UPDATED 11:42 AM PT — Wednesday, June 16, 2020
Senate Republicans have introduced a bill on police reform to address national unrest, which stemmed from the killing of African American George Floyd.
“This issue continues and that’s why its so important for us to say that we hear you, we’re listening to your concerns,” said Sen. Tim Scott (R-S.C.) who has spearheaded the legislation.
The bill was introduced Wednesday morning and focused on three major areas. First, it would start by holding officers accountable for their actions by creating a database for violent offenses by law enforcement. The law would also require departments to report all encounters that resulted in injury or death of a person in custody to the FBI.
“Data collection or the information is making sure that when serious bodily injury occurs or death, that all of that information is reported to the FBI,” Scott explained. “Today only 40% of the departments report that information to the FBI. ”
That database would also help special commissions study the relationship between police and black men to improve the agencies practices.
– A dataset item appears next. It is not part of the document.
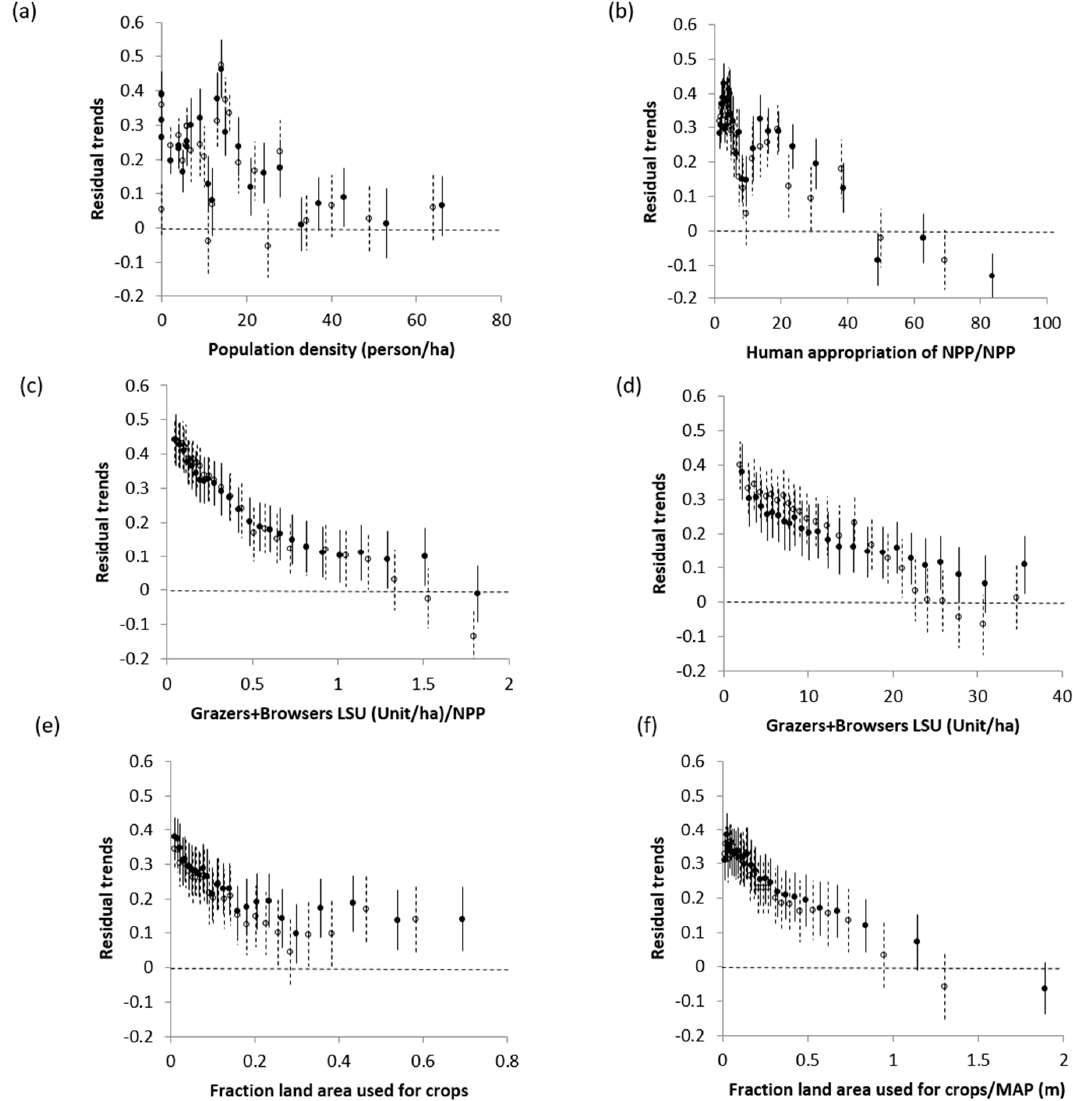
Figure 5. Mean RESTREND values (observed–potential) within groupings of: ( a ) population density (persons/ha); ( b ) percentage human appropriation of NPP (HANPP%); ( c ) livestock unit density (units/ha); ( d ) livestock unit density normalized by site productivity; ( e ) fraction land area used for crops; and ( f ) fraction land area used for crops normalized by mean annual precipitation. Filled circles are trends of the residuals where potential NDVI was obtained from OLS multivariate regression between NDVI and precipitation, specific humidity, and temperature. Open circles are trends of the residuals where potential NDVI was obtained from OLS multivariate regression between NDVI and precipitation, its seasonal variance, and skewness. Error bars are ±1 standard deviation around the mean. Dashed lines mark the zero RESTREND values.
Additionally, it would change department protocols. Officers would no longer be allowed to use chokeholds on suspects and the government would reduce funding for departments who continued to allow the maneuver.
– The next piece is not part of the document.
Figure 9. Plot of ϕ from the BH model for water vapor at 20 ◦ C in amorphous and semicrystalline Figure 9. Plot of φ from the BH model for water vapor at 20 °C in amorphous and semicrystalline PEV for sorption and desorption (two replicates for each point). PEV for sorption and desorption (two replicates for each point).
It’s time for Congress to come together to address injustices in our criminal justice system and improve the relationship between communities and law enforcement. Proud to co-sponsor @SenatorTimScott‘s #JUSTICEAct to provide commonsense reforms. #CJReformhttps://t.co/ZoTrW9zJJC
— Senator Thom Tillis (@SenThomTillis) June 17, 2020
Finally, the bill looks to increase grants for agencies to equip every officer with a body camera. The additional funding would also make more resources like de-escalation training available in hopes of making encounters with officers safer.
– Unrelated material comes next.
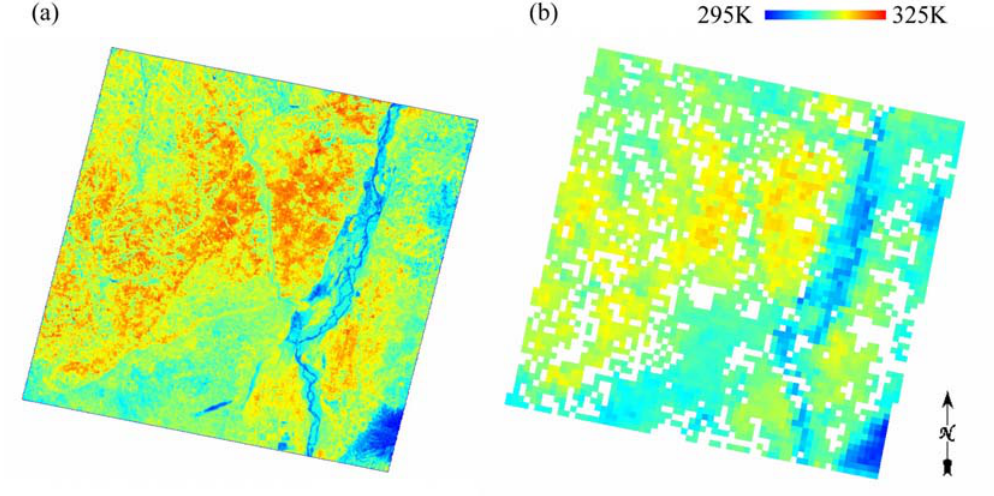
Figure 2 . (a) The ASTER LST image and (b) MODIS image for the study area, dated on 8 June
“Once we have the information and we can then turn to the training that is necessary to deescalate situation…the duty to intervene…not standing there watching an officer with his knee on the neck, but intervening in these situations…we can train our officers better,” said Scott.
Democrat lawmakers unveiled a more stern version of the bill last week, but Senate Majority Leader Mitch McConnell vowed to kill it upon arrival to the Senate. Instead, he urged Democrats to support the GOP drafted measure, which he said proves the country can support both black Americans and law enforcement.
“Our Democratic friends, if they wanna make a law and not just a point, I hope they will join us in getting on the bill and trying to move forward in the way the Senate moves forward when it tries to actually get an outcome,” Mcconnell stated.